Aim of the exercise
Each record below should appear again exactly as written.

Collected data:
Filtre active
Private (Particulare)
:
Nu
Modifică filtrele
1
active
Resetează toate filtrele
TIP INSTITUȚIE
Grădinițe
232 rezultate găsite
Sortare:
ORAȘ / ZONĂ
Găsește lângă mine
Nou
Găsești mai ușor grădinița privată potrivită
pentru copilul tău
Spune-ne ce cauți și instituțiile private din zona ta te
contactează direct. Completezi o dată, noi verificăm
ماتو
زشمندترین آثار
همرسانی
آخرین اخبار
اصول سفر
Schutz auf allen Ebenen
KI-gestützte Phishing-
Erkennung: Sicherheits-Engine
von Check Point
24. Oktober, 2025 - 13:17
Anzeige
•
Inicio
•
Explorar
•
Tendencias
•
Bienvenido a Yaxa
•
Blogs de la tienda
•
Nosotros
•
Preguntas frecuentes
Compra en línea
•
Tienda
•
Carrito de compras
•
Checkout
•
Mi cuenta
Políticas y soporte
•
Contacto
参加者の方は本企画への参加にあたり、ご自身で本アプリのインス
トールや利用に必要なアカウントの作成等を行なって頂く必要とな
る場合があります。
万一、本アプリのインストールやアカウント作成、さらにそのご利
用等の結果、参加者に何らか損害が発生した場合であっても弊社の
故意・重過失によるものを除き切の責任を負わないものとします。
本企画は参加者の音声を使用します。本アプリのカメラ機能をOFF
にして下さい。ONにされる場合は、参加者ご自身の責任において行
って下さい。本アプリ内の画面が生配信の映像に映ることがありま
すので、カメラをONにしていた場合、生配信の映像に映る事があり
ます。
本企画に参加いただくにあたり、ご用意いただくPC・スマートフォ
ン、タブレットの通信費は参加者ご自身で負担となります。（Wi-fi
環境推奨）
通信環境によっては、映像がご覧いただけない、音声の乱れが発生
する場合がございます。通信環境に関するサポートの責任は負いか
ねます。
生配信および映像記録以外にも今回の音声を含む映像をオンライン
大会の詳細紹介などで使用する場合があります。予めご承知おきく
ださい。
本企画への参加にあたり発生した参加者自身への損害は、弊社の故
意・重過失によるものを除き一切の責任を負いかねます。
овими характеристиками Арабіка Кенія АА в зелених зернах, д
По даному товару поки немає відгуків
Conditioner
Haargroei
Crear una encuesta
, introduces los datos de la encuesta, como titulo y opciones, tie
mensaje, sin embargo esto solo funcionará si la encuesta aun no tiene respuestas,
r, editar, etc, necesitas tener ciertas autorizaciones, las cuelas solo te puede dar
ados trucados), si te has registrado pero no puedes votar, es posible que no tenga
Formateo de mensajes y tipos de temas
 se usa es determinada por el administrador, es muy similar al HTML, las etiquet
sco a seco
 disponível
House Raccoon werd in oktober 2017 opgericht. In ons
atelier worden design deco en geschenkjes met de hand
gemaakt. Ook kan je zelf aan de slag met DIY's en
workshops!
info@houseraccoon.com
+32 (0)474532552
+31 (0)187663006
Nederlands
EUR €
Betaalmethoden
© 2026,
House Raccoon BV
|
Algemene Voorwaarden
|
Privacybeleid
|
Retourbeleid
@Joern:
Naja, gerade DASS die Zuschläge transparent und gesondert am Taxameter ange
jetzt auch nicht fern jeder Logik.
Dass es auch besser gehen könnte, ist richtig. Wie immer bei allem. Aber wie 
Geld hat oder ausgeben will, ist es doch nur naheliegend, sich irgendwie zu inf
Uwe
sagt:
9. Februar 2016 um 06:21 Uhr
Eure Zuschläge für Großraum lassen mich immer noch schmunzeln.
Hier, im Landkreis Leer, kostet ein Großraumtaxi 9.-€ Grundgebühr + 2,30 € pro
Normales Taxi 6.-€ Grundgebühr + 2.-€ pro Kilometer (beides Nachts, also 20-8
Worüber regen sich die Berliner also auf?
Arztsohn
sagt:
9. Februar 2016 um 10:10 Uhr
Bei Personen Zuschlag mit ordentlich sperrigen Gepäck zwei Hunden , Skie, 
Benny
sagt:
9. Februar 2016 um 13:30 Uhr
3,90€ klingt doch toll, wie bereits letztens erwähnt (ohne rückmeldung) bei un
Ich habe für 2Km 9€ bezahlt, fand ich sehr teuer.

Answer below
Filtre active
Private (Particulare)
:
Nu
Modifică filtrele
1
active
Resetează toate filtrele
TIP INSTITUȚIE
Grădinițe
232 rezultate găsite
Sortare:
ORAȘ / ZONĂ
Găsește lângă mine
Nou
Găsești mai ușor grădinița privată potrivită
pentru copilul tău
Spune-ne ce cauți și instituțiile private din zona ta te
contactează direct. Completezi o dată, noi verificăm
ماتو
زشمندترین آثار
همرسانی
آخرین اخبار
اصول سفر
Schutz auf allen Ebenen
KI-gestützte Phishing-
Erkennung: Sicherheits-Engine
von Check Point
24. Oktober, 2025 - 13:17
Anzeige
•
Inicio
•
Explorar
•
Tendencias
•
Bienvenido a Yaxa
•
Blogs de la tienda
•
Nosotros
•
Preguntas frecuentes
Compra en línea
•
Tienda
•
Carrito de compras
•
Checkout
•
Mi cuenta
Políticas y soporte
•
Contacto
参加者の方は本企画への参加にあたり、ご自身で本アプリのインス
トールや利用に必要なアカウントの作成等を行なって頂く必要とな
る場合があります。
万一、本アプリのインストールやアカウント作成、さらにそのご利
用等の結果、参加者に何らか損害が発生した場合であっても弊社の
故意・重過失によるものを除き切の責任を負わないものとします。
本企画は参加者の音声を使用します。本アプリのカメラ機能をOFF
にして下さい。ONにされる場合は、参加者ご自身の責任において行
って下さい。本アプリ内の画面が生配信の映像に映ることがありま
すので、カメラをONにしていた場合、生配信の映像に映る事があり
ます。
本企画に参加いただくにあたり、ご用意いただくPC・スマートフォ
ン、タブレットの通信費は参加者ご自身で負担となります。（Wi-fi
環境推奨）
通信環境によっては、映像がご覧いただけない、音声の乱れが発生
する場合がございます。通信環境に関するサポートの責任は負いか
ねます。
生配信および映像記録以外にも今回の音声を含む映像をオンライン
大会の詳細紹介などで使用する場合があります。予めご承知おきく
ださい。
本企画への参加にあたり発生した参加者自身への損害は、弊社の故
意・重過失によるものを除き一切の責任を負いかねます。
овими характеристиками Арабіка Кенія АА в зелених зернах, д
По даному товару поки немає відгуків
Conditioner
Haargroei
Crear una encuesta
, introduces los datos de la encuesta, como titulo y opciones, tie
mensaje, sin embargo esto solo funcionará si la encuesta aun no tiene respuestas,
r, editar, etc, necesitas tener ciertas autorizaciones, las cuelas solo te puede dar
ados trucados), si te has registrado pero no puedes votar, es posible que no tenga
Formateo de mensajes y tipos de temas
 se usa es determinada por el administrador, es muy similar al HTML, las etiquet
sco a seco
 disponível
House Raccoon werd in oktober 2017 opgericht. In ons
atelier worden design deco en geschenkjes met de hand
gemaakt. Ook kan je zelf aan de slag met DIY's en
workshops!
info@houseraccoon.com
+32 (0)474532552
+31 (0)187663006
Nederlands
EUR €
Betaalmethoden
© 2026,
House Raccoon BV
|
Algemene Voorwaarden
|
Privacybeleid
|
Retourbeleid
@Joern:
Naja, gerade DASS die Zuschläge transparent und gesondert am Taxameter ange
jetzt auch nicht fern jeder Logik.
Dass es auch besser gehen könnte, ist richtig. Wie immer bei allem. Aber wie 
Geld hat oder ausgeben will, ist es doch nur naheliegend, sich irgendwie zu inf
Uwe
sagt:
9. Februar 2016 um 06:21 Uhr
Eure Zuschläge für Großraum lassen mich immer noch schmunzeln.
Hier, im Landkreis Leer, kostet ein Großraumtaxi 9.-€ Grundgebühr + 2,30 € pro
Normales Taxi 6.-€ Grundgebühr + 2.-€ pro Kilometer (beides Nachts, also 20-8
Worüber regen sich die Berliner also auf?
Arztsohn
sagt:
9. Februar 2016 um 10:10 Uhr
Bei Personen Zuschlag mit ordentlich sperrigen Gepäck zwei Hunden , Skie, 
Benny
sagt:
9. Februar 2016 um 13:30 Uhr
3,90€ klingt doch toll, wie bereits letztens erwähnt (ohne rückmeldung) bei un
Ich habe für 2Km 9€ bezahlt, fand ich sehr teuer.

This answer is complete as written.